A girl hurrying up the church path in a white dress and overlong veil. The girl who imagines that taking on a man and two tiny stepdaughters will be easy simply because she wants to do it. No, longs to do it.

The wretched veil. She finds it impossible to control.

‘But I will make an effort,’ added Sarah.

Mobile in hand, Bill came into the kitchen. As tall as ever (of course), he was stockier than he used to be, but his hair was still Anglo-Saxon fair and (lucky him) his jawline almost as firm as it had been when she’d first met him. He had lines and shadows – not those of a man who had lived hard, but of a man who had grieved hard. Lately, he had mellowed and allowed himself to smile more.

‘Lara, sorry to keep you.’ He held up the phone. ‘The girls are pleased.’ He kissed her cheek. ‘Actually, check that, I haven’t managed to get hold of Maudie.’

The touch of his face against hers was like two templates fitting together after a long time. Bill’s aftershave had never changed. Neither had the slight rasp of his
five-o’clock-shadow cheek, a bodily quirk that Lara knew he hated.

She was conscious of Sarah’s watchful gaze and disengaged herself. ‘Congratulations to you both.’

There was a tiny pause. A shimmer of air – like the pulse before a storm.

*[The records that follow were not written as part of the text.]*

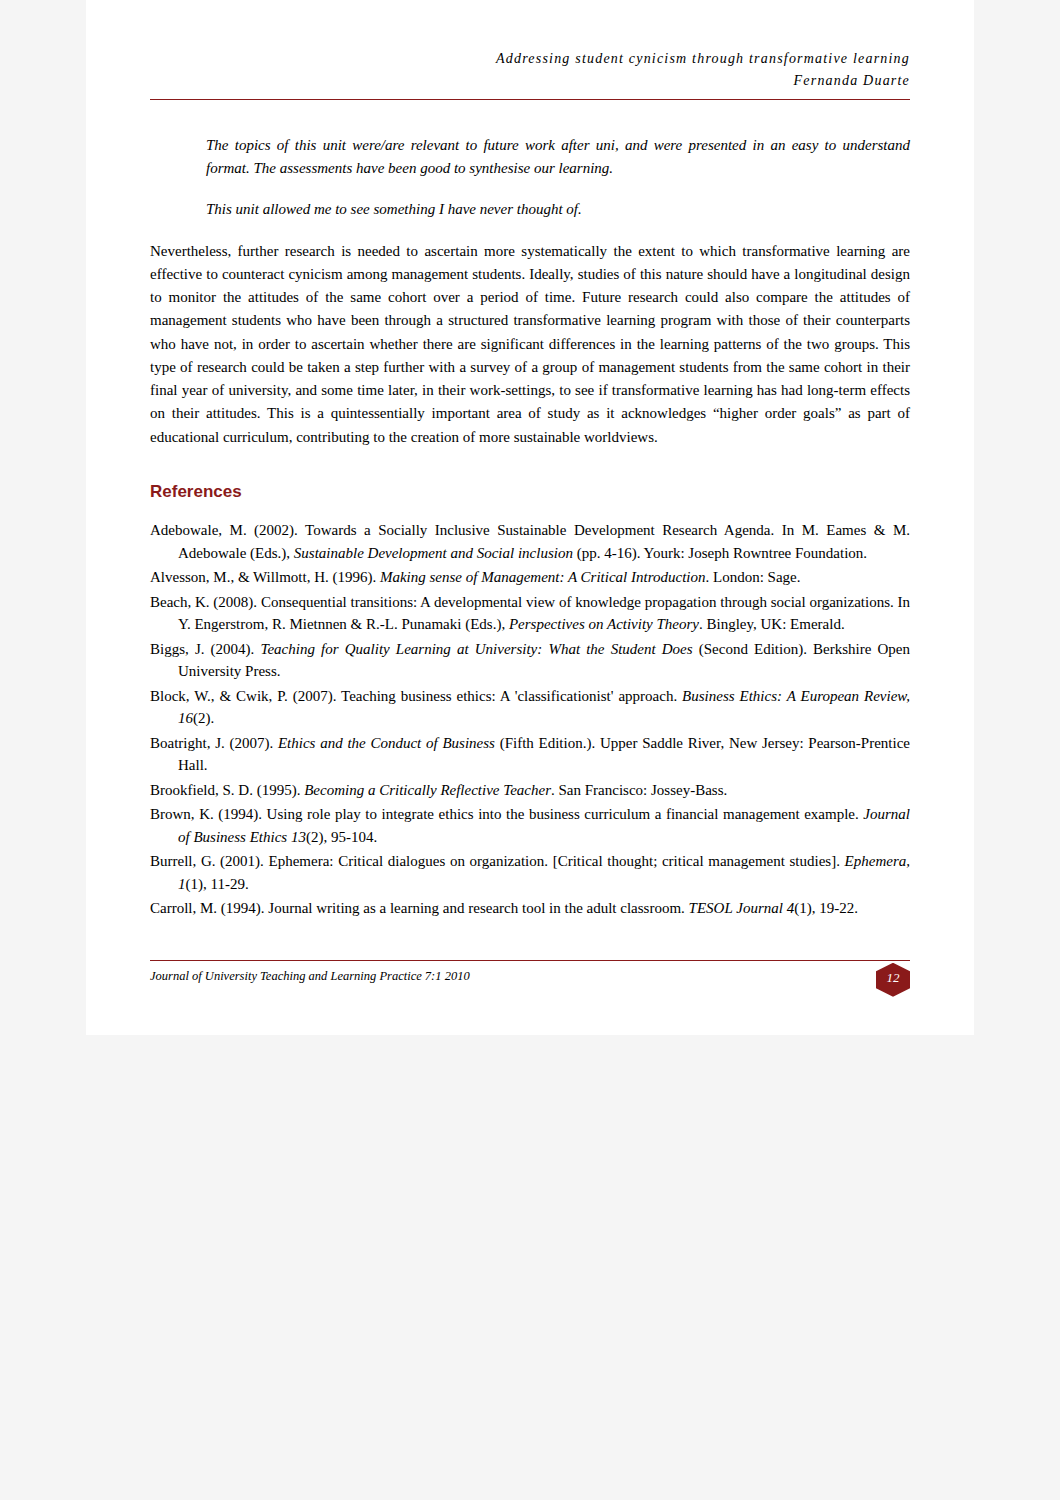Addressing student cynicism through transformative learning Fernanda Duarte
The topics of this unit were/are relevant to future work after uni, and were presented in an easy to understand format. The assessments have been good to synthesise our learning.
This unit allowed me to see something I have never thought of.
Nevertheless, further research is needed to ascertain more systematically the extent to which transformative learning are effective to counteract cynicism among management students. Ideally, studies of this nature should have a longitudinal design to monitor the attitudes of the same cohort over a period of time. Future research could also compare the attitudes of management students who have been through a structured transformative learning program with those of their counterparts who have not, in order to ascertain whether there are significant differences in the learning patterns of the two groups. This type of research could be taken a step further with a survey of a group of management students from the same cohort in their final year of university, and some time later, in their work-settings, to see if transformative learning has had long-term effects on their attitudes. This is a quintessentially important area of study as it acknowledges “higher order goals” as part of educational curriculum, contributing to the creation of more sustainable worldviews.
References
Adebowale, M. (2002). Towards a Socially Inclusive Sustainable Development Research Agenda. In M. Eames & M. Adebowale (Eds.), Sustainable Development and Social inclusion (pp. 4-16). Yourk: Joseph Rowntree Foundation.
Alvesson, M., & Willmott, H. (1996). Making sense of Management: A Critical Introduction. London: Sage.
Beach, K. (2008). Consequential transitions: A developmental view of knowledge propagation through social organizations. In Y. Engerstrom, R. Mietnnen & R.-L. Punamaki (Eds.), Perspectives on Activity Theory. Bingley, UK: Emerald.
Biggs, J. (2004). Teaching for Quality Learning at University: What the Student Does (Second Edition). Berkshire Open University Press.
Block, W., & Cwik, P. (2007). Teaching business ethics: A 'classificationist' approach. Business Ethics: A European Review, 16(2).
Boatright, J. (2007). Ethics and the Conduct of Business (Fifth Edition.). Upper Saddle River, New Jersey: Pearson-Prentice Hall.
Brookfield, S. D. (1995). Becoming a Critically Reflective Teacher. San Francisco: Jossey-Bass.
Brown, K. (1994). Using role play to integrate ethics into the business curriculum a financial management example. Journal of Business Ethics 13(2), 95-104.
Burrell, G. (2001). Ephemera: Critical dialogues on organization. [Critical thought; critical management studies]. Ephemera, 1(1), 11-29.
Carroll, M. (1994). Journal writing as a learning and research tool in the adult classroom. TESOL Journal 4(1), 19-22.
Journal of University Teaching and Learning Practice 7:1 2010 12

Sarah rubbed her freshly slicked lips. ‘Lara, my great-uncle died last month.’

‘I’m sorry.’

‘He was so old he said he wanted to die,’ said Sarah. ‘Apparently. I didn’t know him, only of him. My mother used to mention him from time to time but not often. The two sides of the family didn’t get on. So …’ she glanced at Bill ‘… it’s a bit of a shock …’

Bill caught up the slack. ‘Gurley had no heirs and Sarah has inherited his house. Membury Manor.’

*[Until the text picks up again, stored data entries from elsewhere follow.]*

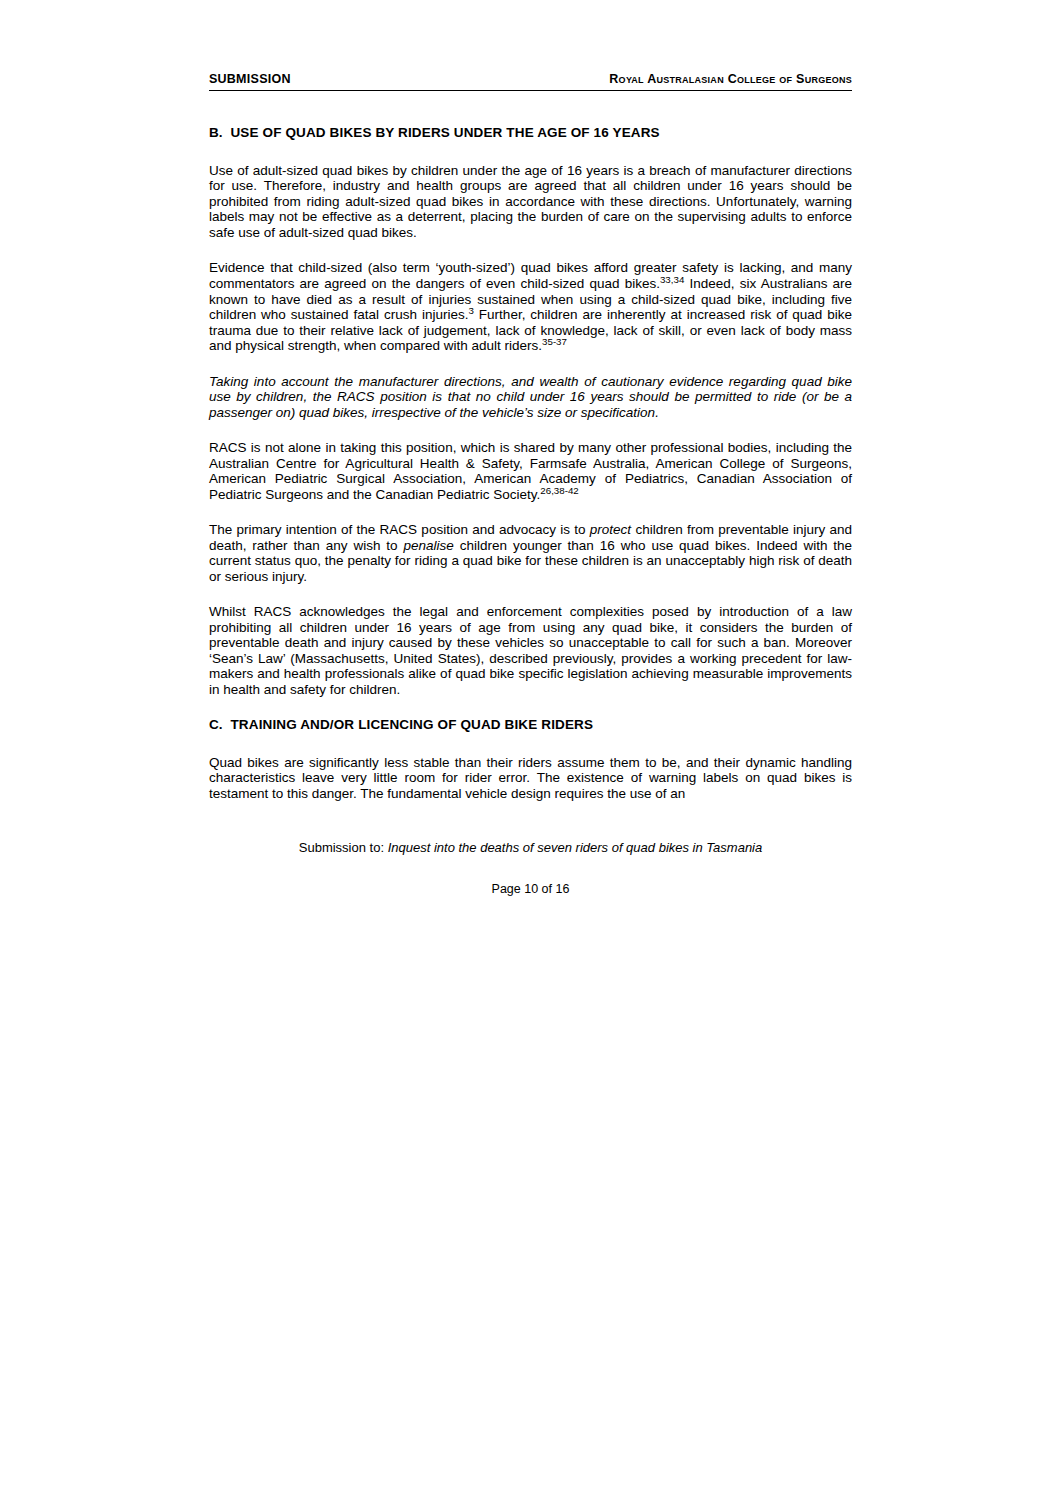SUBMISSION
Royal Australasian College of Surgeons
B. USE OF QUAD BIKES BY RIDERS UNDER THE AGE OF 16 YEARS
Use of adult-sized quad bikes by children under the age of 16 years is a breach of manufacturer directions for use. Therefore, industry and health groups are agreed that all children under 16 years should be prohibited from riding adult-sized quad bikes in accordance with these directions. Unfortunately, warning labels may not be effective as a deterrent, placing the burden of care on the supervising adults to enforce safe use of adult-sized quad bikes.
Evidence that child-sized (also term ‘youth-sized’) quad bikes afford greater safety is lacking, and many commentators are agreed on the dangers of even child-sized quad bikes.33,34 Indeed, six Australians are known to have died as a result of injuries sustained when using a child-sized quad bike, including five children who sustained fatal crush injuries.3 Further, children are inherently at increased risk of quad bike trauma due to their relative lack of judgement, lack of knowledge, lack of skill, or even lack of body mass and physical strength, when compared with adult riders.35-37
Taking into account the manufacturer directions, and wealth of cautionary evidence regarding quad bike use by children, the RACS position is that no child under 16 years should be permitted to ride (or be a passenger on) quad bikes, irrespective of the vehicle’s size or specification.
RACS is not alone in taking this position, which is shared by many other professional bodies, including the Australian Centre for Agricultural Health & Safety, Farmsafe Australia, American College of Surgeons, American Pediatric Surgical Association, American Academy of Pediatrics, Canadian Association of Pediatric Surgeons and the Canadian Pediatric Society.26,38-42
The primary intention of the RACS position and advocacy is to protect children from preventable injury and death, rather than any wish to penalise children younger than 16 who use quad bikes. Indeed with the current status quo, the penalty for riding a quad bike for these children is an unacceptably high risk of death or serious injury.
Whilst RACS acknowledges the legal and enforcement complexities posed by introduction of a law prohibiting all children under 16 years of age from using any quad bike, it considers the burden of preventable death and injury caused by these vehicles so unacceptable to call for such a ban. Moreover ‘Sean’s Law’ (Massachusetts, United States), described previously, provides a working precedent for law-makers and health professionals alike of quad bike specific legislation achieving measurable improvements in health and safety for children.
C. TRAINING AND/OR LICENCING OF QUAD BIKE RIDERS
Quad bikes are significantly less stable than their riders assume them to be, and their dynamic handling characteristics leave very little room for rider error. The existence of warning labels on quad bikes is testament to this danger. The fundamental vehicle design requires the use of an
Submission to: Inquest into the deaths of seven riders of quad bikes in Tasmania
Page 10 of 16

‘Five bedrooms,’ said Sarah. ‘Not too big. Lovely gardens. We …’ again the stabilizing glance at Bill ‘… went and had a look.’ She seemed breathless with her own good fortune. ‘We’re going to live there. Let me show you.’ She took a photograph from a shelf and laid it on the table. ‘Look.’

Georgian. Beautiful.

Lara raised her eyes from the photograph and encountered Bill’s. How was she going to take the news, they asked.

Sarah slipped a hand around Bill’s waist. I understand, thought Lara – with a sudden and shocking jolt of jealousy. This is what she
can
give him. And will.

Bill said, ‘The girls are grown-up now. They don’t need me around in the same way.’

She heard herself saying, ‘Maudie isn’t quite. She still needs a bit of guidance.’

‘She’s eighteen. If anything, I’ll be closer to the college there. You have to let go some time.’

She watched him dig his hands into his pockets. She watched Sarah tighten her grip around his torso. She felt her responses quicken and sharpen into defensiveness. ‘But your jobs?’ Bill worked in a quasi-government department that regulated food standards. He hated it. Always had done … Once or twice, Lara had urged him to branch out. His reply was always the same: he must, he had explained, with that charming, patient smile of his, wait until the children were grown.